── Records provided

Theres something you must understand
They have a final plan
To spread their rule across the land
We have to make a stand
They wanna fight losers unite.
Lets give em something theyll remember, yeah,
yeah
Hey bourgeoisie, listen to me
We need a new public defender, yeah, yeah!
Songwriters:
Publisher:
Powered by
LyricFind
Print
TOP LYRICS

────

The answer consists of the line holding "We have to make a stand" and every line after it up to the end of the records, word for word.

* Result for this task:
We have to make a stand
They wanna fight losers unite.
Lets give em something theyll remember, yeah,
yeah
Hey bourgeoisie, listen to me
We need a new public defender, yeah, yeah!
Songwriters:
Publisher:
Powered by
LyricFind
Print
TOP LYRICS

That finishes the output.